Il ministro dell’Interno Matteo Piantedosi decide di mettere ordine nel caos mediatico che è esploso dopo la tragica morte di due persone in seguito all’uso del taser. Un dramma che, a suo dire, non dovrebbe trasformarsi in un pretesto per lanciare l’ennesima campagna di odio contro i tutori dell’ordine.
Naturalmente, Piantedosi ricorda che l’autorità giudiziaria svolgerà tutti gli accertamenti necessari, ma sottolinea con un tono che rasenta l’indiscutibile che nulla può intaccare “professionalità , equilibrio e impegno” delle forze di polizia.
Nei due episodi in questione, si tratta di carabinieri impegnati in situazioni evidentemente “estremamente difficili e rischiose” – come se fossimo in un film d’azione di basso livello. E, aggiunge l’illustre ministro, rispetto e riconoscimento vanno garantiti a questi uomini soprattutto quando sono loro stessi vittime dello scenario infernale in cui si trovano.

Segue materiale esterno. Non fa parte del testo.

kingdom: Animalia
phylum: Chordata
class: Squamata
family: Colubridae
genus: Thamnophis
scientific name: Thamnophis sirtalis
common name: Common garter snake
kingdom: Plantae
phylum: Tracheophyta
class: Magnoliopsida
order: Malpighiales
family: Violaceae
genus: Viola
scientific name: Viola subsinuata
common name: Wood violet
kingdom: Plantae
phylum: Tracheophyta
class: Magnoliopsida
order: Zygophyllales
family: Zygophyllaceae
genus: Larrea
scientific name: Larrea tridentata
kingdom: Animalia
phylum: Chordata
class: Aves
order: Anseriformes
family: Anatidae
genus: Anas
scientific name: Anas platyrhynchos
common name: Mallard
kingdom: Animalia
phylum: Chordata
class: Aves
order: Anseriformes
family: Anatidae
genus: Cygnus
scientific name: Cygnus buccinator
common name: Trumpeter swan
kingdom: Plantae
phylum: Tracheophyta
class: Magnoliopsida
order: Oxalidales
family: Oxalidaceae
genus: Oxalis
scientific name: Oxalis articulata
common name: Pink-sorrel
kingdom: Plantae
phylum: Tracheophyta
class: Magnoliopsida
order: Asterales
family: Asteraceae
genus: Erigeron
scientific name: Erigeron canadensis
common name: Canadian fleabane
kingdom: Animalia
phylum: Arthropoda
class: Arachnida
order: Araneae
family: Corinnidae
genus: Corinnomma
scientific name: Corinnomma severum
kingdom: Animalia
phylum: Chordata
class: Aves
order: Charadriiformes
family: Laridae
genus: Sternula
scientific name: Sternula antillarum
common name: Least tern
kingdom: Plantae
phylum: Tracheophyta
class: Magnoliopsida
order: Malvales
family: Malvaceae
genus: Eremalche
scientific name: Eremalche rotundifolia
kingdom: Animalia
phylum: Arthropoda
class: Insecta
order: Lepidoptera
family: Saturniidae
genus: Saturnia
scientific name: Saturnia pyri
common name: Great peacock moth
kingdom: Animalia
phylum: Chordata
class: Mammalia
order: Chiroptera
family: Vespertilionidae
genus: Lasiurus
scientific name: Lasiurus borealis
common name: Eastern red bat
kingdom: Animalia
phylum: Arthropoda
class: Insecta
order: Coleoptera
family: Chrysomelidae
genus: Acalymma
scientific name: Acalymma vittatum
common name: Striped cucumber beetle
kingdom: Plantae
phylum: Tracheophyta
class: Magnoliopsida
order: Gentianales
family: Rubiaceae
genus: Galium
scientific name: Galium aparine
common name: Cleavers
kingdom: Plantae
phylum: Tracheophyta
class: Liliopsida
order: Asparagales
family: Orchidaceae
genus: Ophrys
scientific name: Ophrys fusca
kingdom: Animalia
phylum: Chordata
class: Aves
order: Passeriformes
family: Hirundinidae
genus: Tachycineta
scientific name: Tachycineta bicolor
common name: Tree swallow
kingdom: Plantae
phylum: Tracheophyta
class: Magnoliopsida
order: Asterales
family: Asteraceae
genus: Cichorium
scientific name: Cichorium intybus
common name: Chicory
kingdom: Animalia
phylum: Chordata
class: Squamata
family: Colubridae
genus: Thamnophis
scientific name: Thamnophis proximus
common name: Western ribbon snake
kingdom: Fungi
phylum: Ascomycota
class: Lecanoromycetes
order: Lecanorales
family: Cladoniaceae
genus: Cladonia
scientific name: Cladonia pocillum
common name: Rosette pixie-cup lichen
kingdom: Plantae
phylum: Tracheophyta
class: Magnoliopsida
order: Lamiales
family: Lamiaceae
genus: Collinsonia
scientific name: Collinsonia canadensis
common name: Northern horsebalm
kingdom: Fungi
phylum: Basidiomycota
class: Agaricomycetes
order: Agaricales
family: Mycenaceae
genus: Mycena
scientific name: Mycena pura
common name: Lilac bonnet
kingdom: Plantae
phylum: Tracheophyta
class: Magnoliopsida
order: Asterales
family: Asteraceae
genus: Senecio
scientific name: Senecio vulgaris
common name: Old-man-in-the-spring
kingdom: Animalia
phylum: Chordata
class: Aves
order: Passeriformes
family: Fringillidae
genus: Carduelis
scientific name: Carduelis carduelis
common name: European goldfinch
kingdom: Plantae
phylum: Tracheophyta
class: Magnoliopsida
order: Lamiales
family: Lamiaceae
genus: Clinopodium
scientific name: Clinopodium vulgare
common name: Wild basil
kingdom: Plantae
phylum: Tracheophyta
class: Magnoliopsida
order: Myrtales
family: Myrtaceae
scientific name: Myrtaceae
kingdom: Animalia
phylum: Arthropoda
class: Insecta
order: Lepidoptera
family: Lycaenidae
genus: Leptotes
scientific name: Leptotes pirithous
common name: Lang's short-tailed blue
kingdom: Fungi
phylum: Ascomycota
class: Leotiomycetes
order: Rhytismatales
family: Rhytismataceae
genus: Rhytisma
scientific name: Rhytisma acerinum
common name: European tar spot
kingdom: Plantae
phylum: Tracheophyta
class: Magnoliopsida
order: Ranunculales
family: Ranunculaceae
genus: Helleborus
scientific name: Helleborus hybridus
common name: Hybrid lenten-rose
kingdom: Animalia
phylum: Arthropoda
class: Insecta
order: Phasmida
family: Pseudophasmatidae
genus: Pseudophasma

Ed ecco la ciliegina sulla torta: chi si azzarda a criticare l’utilizzo del taser, sempre nello sguardo vigile dell’ideologia, deve ricordarsi che si tratta di uno strumento assolutamente imprescindibile. Un amuleto fornito agli agenti per evitare di tirare fuori la pistola, nientemeno.
Le regole di ingaggio, specifica il ministro, dispongono che il taser venga impiegato solo contro soggetti violenti e aggressivi, quelli che di solito “rappresentano un concreto pericolo per i presenti”. Insomma, non è roba da usare come un giocattolo, ma la sicurezza dei cittadini resta “il primo obiettivo” da perseguire con zelo quasi religioso.
Dalle prime ricostruzioni (che poi saranno confermate o confutate), pare che proprio questa fosse la dinamica con cui i carabinieri si sono trovati a fare i conti. Di fronte a ciò, tutte le polemiche contro le forze dell’ordine vengono bollate senza mezzi termini come “pretestuose, pregiudiziali e infondate”.
E ovviamente, chiudendo il cerchio, il Governo ribadisce con tutta la forza possibile la sua “gratitudine” e il suo “completo sostegno” verso le nostre instancabili forze di polizia. Perché in fin dei conti, niente deve scalfire quell’aura quasi divina che circonda chi ci protegge con taser in mano.